I seem to be having a “drawing” problem in terms of the leave/lock button in KDE 4.3.5 with openSUSE 11.2. That button seems to have drawn far beyond where it should draw. This is a screenshot of the lower right of the screen where the button is located: Google Docs
This only occurs with the one non-root account. It also disappears if I open Yast! or Desktop Settings but then reappears after I close it. I tried deleting the entire .kde4 folder in case it was a configuration problem but that didn’t work. I installed openSUSE months ago but have only been having this problem for the past few weeks.
Also, if it makes any difference, I have also had wireless network issues under this account starting at around the same time (not precisely the same time, but within the same day or a few days) which I may have resolved by deleting the .kde4 folder and re-configuring everything. The wireless issue was also non-existent in the root account.
Oh, and this really isn’t all that serious of an issue (the button) since the worst that it has been is a distraction. I can still easily remove it and just the leave button under the Kickoff menu (or I can just deal with the annoyance). However, in the case that this isn’t the only effect of something else that’s gone wrong, I would like to resolve it.
You imply that you have other logins where the issue is not there?! Is this correct?
If it is, then it seems to be user settings related, rather than a system issue with say QT.
Are you using any non-standard widgets in the account it troubles?
It’s possible to remove the main panel and install a new default one, have you tried it? Main Panel - Windows Live
Maybe you would like to have a look at Systemsettings > Appearance > Icons > Advanced, and see what effect changing/playing around with the size for icons on the Panel has.
That directly didn’t do anything. However, I decided to change the icon theme from Oxygen to the GNOME default and the problem was gone. I changed it back to Oxygen and the problem didn’t come back. So I guess that solves it. Unless for some reason, it decides to come back again after I reboot (can’t exactly do that at the moment).
If it does come back, I will reply back here. If I don’t reply in say by tomorrow, it’s probably gone for good.
Nope, the problem’s definitely gone. As is the networking issue.
I still can’t see how I would damage things…unless I started messing around with stuff or something (which probably can’t be more than if I just used sudo or something). I went in for a minute or so and the most damage I could’ve probably done would be from running Yast.
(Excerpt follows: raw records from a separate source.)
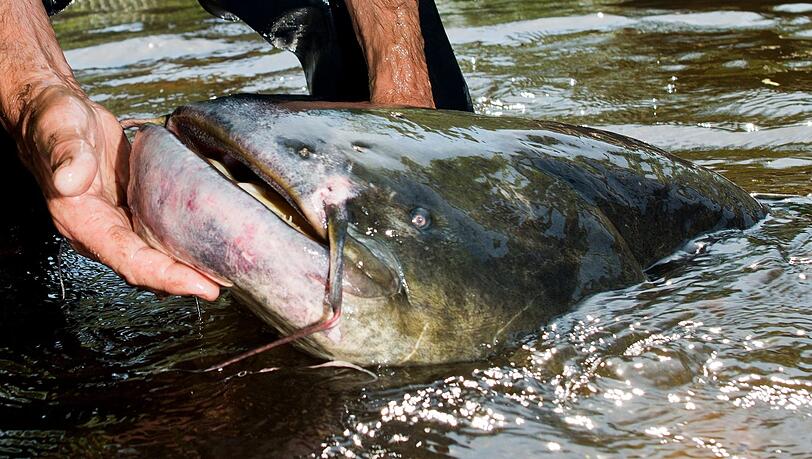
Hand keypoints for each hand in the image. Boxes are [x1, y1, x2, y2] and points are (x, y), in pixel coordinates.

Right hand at [14, 84, 219, 299]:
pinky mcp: (131, 211)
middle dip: (182, 280)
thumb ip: (67, 154)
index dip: (164, 276)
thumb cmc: (53, 122)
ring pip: (153, 256)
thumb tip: (70, 180)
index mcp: (81, 220)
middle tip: (220, 285)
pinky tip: (206, 246)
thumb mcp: (59, 129)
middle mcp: (99, 229)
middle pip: (145, 268)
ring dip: (185, 268)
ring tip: (221, 273)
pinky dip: (181, 246)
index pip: (127, 260)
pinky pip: (158, 237)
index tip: (197, 285)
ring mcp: (117, 223)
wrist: (55, 115)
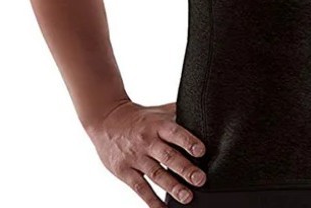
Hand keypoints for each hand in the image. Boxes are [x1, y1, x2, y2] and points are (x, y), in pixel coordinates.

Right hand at [85, 99, 206, 205]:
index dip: (188, 141)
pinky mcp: (125, 172)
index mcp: (157, 125)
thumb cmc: (140, 118)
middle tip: (200, 179)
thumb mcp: (158, 111)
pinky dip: (152, 201)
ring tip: (187, 197)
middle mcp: (147, 141)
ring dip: (172, 187)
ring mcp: (136, 157)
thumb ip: (178, 114)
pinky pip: (140, 188)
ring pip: (156, 174)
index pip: (174, 132)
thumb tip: (204, 112)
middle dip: (185, 168)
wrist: (107, 120)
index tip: (201, 151)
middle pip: (168, 156)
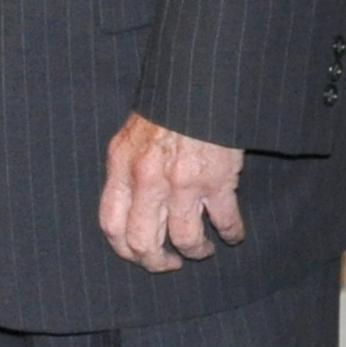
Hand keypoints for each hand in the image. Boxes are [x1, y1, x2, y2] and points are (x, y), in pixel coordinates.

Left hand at [97, 113, 245, 270]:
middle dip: (157, 262)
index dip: (125, 250)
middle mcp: (147, 178)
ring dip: (196, 251)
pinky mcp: (217, 179)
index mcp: (122, 166)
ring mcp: (182, 181)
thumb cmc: (166, 110)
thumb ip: (127, 171)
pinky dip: (232, 234)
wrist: (198, 83)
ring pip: (185, 239)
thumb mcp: (132, 136)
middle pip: (143, 242)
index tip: (140, 255)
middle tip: (170, 263)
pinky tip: (233, 234)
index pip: (111, 225)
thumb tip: (129, 208)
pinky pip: (225, 222)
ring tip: (201, 249)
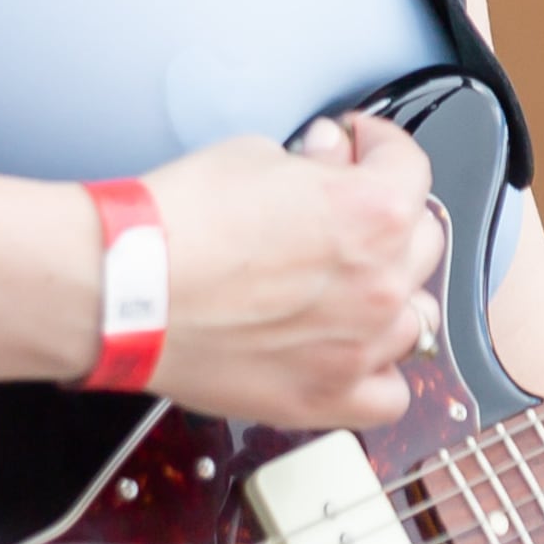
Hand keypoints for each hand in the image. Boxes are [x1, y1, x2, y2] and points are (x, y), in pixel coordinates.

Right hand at [123, 115, 444, 428]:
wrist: (124, 289)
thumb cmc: (178, 222)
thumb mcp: (255, 155)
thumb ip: (314, 161)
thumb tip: (331, 159)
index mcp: (374, 212)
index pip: (410, 168)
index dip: (379, 147)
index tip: (357, 147)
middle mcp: (381, 282)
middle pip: (420, 241)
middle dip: (386, 217)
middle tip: (343, 211)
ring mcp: (360, 346)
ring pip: (414, 319)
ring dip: (390, 295)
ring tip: (348, 284)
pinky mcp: (325, 396)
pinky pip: (389, 395)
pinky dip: (378, 372)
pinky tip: (351, 352)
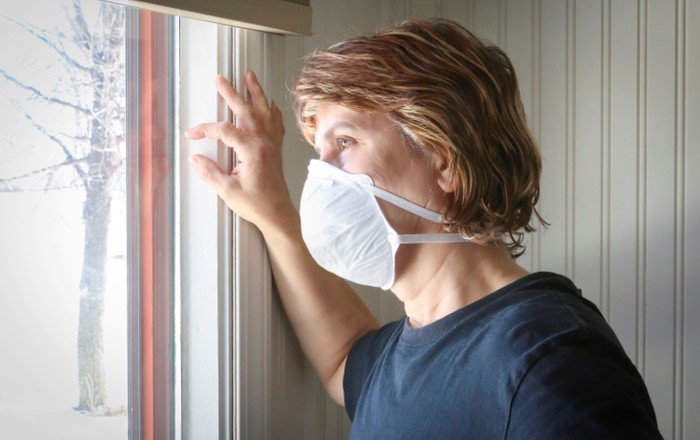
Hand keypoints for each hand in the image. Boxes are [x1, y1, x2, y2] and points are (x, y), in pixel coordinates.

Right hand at [185, 72, 294, 232]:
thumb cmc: (257, 204)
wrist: (278, 213)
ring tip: (250, 76)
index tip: (192, 134)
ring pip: (264, 112)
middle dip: (232, 93)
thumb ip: (210, 173)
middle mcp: (264, 143)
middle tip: (221, 79)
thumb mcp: (228, 191)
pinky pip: (276, 123)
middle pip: (246, 111)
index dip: (206, 130)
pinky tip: (270, 104)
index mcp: (252, 150)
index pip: (224, 131)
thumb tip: (195, 159)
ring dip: (256, 93)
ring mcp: (272, 144)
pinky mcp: (276, 149)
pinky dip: (272, 111)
Anyways, I’m pretty sure I didn’t do anything terrible as everything still seems normal and I know what not seeming normal is from the past (when I did screw up things on other distros. But I do have a new test user account as well.
So anyways, problem solved. Thanks for the help everyone.
If you browse a user directory logged in a root in a GUI it can change ownership of certain control files. This can make it so the user can no longer log in. There are numerous other problems that can happen also as well as potential exposing the machine to nefarious software. Just because you don’t see the problem does not mean there is not one. There is nothing that you can do logged into a root GUI that you can not do logged into a normal user GUI and becoming root temporarily.